В свете осложнения ситуации в Ираке для самих США сегодня представляется особо актуальным решение одной важнейшей задачи: недопущение превращения ИРИ в ядерную державу, что окончательно лишит США возможности ликвидировать в будущем исламский режим в ИРИ или же ограничить усиление иранского влияния в регионе. И задача эта должна быть решена исключительно не силовыми методами, так как их применение может привести к непредсказуемым последствиям, тем более что мало кому достоверно известно, насколько и чем вооружена иранская армия.
США искренне надеются на успех в переговорах ИРИ-Евротройка (Великобритания, Германия, Франция), даже сами публично предлагают иранцам те или иные уступки, касающиеся, в частности, вступления ИРИ в ВТО.
Однако, как бы парадоксально это ни казалось, консенсус между ИРИ и ЕС по ядерной проблеме в долгосрочном плане представляет для США не меньшую угрозу, чем сами ядерные амбиции Ирана. Ниже постараемся ответить почему.
******************************
**Задания для выполнения:**
[1] Какие страны входят в Евротройку согласно фрагменту об иранской ядерной проблеме?
[2] Напишите продолжение фрагмента об иранской ядерной проблеме, начиная сразу после его последнего предложения.

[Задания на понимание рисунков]
******************************
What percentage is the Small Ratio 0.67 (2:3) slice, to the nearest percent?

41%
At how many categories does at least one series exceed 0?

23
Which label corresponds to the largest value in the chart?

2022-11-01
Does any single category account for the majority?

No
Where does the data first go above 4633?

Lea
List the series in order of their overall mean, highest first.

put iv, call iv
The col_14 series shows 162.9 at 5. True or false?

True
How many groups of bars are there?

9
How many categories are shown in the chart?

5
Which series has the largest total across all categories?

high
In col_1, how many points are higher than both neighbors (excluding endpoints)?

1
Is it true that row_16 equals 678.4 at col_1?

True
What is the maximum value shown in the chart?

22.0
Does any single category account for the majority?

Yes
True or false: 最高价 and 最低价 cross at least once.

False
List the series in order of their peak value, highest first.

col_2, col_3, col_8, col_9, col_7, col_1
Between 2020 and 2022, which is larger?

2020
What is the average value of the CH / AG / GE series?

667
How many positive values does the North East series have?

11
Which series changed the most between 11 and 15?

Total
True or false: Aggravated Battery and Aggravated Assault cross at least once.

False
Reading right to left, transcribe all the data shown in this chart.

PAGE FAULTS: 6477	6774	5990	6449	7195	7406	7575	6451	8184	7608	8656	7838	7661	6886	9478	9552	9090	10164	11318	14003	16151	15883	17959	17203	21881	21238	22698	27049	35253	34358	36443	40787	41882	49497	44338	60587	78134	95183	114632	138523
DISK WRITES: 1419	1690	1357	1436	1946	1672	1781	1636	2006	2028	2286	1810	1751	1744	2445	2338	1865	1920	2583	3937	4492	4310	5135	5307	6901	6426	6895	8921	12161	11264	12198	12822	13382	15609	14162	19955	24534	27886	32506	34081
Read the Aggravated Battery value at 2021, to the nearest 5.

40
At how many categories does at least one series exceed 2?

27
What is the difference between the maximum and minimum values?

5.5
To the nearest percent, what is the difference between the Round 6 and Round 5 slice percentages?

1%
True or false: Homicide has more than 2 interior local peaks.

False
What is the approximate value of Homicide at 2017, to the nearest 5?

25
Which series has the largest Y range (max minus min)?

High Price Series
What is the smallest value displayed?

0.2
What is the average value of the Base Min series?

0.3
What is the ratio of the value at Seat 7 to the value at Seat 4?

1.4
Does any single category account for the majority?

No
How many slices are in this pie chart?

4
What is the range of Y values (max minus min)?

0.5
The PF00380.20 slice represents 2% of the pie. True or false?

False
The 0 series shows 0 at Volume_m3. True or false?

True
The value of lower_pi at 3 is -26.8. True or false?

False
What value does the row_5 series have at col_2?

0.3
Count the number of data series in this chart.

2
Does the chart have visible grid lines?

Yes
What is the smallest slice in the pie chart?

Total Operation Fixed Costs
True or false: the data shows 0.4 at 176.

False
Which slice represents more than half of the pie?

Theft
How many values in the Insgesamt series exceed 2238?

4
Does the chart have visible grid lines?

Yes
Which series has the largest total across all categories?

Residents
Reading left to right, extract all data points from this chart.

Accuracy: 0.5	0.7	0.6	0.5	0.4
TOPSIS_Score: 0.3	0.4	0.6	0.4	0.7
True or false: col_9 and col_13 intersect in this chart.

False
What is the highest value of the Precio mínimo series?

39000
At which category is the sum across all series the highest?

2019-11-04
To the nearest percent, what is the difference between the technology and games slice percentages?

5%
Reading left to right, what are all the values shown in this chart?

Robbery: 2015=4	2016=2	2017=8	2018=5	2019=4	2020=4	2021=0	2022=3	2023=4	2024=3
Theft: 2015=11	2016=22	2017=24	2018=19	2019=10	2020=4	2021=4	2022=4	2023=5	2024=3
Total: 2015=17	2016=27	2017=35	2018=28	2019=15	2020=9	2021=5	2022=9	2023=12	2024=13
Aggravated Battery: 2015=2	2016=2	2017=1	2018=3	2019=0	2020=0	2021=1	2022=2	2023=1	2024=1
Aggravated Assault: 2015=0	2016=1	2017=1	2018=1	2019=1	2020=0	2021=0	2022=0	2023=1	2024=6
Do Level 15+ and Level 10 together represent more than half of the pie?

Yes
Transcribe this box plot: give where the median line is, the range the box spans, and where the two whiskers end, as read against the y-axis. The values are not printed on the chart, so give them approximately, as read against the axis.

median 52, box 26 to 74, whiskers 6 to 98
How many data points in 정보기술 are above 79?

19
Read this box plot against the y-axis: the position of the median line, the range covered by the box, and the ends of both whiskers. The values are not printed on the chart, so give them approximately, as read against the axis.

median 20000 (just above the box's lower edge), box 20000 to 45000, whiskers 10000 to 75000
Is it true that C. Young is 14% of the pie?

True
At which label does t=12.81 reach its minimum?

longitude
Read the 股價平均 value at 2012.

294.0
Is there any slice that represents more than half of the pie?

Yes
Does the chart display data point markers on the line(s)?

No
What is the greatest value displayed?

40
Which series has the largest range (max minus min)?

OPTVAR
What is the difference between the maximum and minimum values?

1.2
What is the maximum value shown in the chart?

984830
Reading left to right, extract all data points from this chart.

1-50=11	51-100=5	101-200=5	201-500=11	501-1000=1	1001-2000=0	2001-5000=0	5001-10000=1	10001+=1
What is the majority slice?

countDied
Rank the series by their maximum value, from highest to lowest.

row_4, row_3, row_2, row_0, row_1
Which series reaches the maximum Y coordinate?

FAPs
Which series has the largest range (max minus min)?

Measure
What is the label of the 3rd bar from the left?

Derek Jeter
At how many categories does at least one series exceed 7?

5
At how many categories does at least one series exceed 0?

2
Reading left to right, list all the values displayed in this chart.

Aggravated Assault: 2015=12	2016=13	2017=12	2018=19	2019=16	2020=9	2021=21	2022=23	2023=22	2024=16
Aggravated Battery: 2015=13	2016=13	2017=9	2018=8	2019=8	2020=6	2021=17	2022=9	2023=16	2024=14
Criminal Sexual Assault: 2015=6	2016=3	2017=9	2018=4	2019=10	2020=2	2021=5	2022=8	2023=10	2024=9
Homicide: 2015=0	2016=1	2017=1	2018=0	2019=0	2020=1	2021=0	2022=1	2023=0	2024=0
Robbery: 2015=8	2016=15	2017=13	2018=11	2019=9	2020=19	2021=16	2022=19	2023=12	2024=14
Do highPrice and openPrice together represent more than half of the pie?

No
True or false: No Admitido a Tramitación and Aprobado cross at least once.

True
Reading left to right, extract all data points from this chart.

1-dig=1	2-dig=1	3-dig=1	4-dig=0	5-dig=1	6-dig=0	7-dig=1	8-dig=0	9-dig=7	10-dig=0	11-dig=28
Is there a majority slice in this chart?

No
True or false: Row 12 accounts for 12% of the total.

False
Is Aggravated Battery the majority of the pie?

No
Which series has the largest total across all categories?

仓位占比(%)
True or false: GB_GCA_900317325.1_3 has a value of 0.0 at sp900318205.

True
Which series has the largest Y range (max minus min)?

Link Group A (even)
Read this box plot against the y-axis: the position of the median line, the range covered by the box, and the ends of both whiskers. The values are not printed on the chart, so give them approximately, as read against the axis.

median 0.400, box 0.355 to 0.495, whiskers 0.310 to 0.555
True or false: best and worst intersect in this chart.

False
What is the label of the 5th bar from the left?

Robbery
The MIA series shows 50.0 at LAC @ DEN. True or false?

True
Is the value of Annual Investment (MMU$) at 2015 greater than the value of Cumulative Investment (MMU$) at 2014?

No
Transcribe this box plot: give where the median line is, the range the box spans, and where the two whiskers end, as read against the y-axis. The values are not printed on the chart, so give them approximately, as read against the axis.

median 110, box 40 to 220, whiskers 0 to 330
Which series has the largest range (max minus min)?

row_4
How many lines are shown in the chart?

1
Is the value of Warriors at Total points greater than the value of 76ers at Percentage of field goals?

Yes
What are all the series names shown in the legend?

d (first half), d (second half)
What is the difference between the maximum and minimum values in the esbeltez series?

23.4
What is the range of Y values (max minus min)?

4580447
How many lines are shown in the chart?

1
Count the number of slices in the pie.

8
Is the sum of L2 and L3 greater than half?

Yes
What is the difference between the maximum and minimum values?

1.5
******************************
**Ожидаемые ответы:**
[1] Великобритания, Германия и Франция.

[2]
Значительная часть внешнеполитических разработок, легших в основу внешней политики республиканской администрации США, была проведена еще в 90-е годы в рамках проекта «Новое американское столетие», созданного при активном участии таких видных деятелей нынешней администрации, как Д. Рамсфельд, Д. Чейни и П. Вулфовиц. А.А. Кокошин указывает, что «едва ли не центральное место в разработках проекта «Новое американское столетие» занимает проблема роста Китая как потенциальной второй «сверхдержавы» и того, какими способами Соединенные Штаты должны воспрепятствовать этому».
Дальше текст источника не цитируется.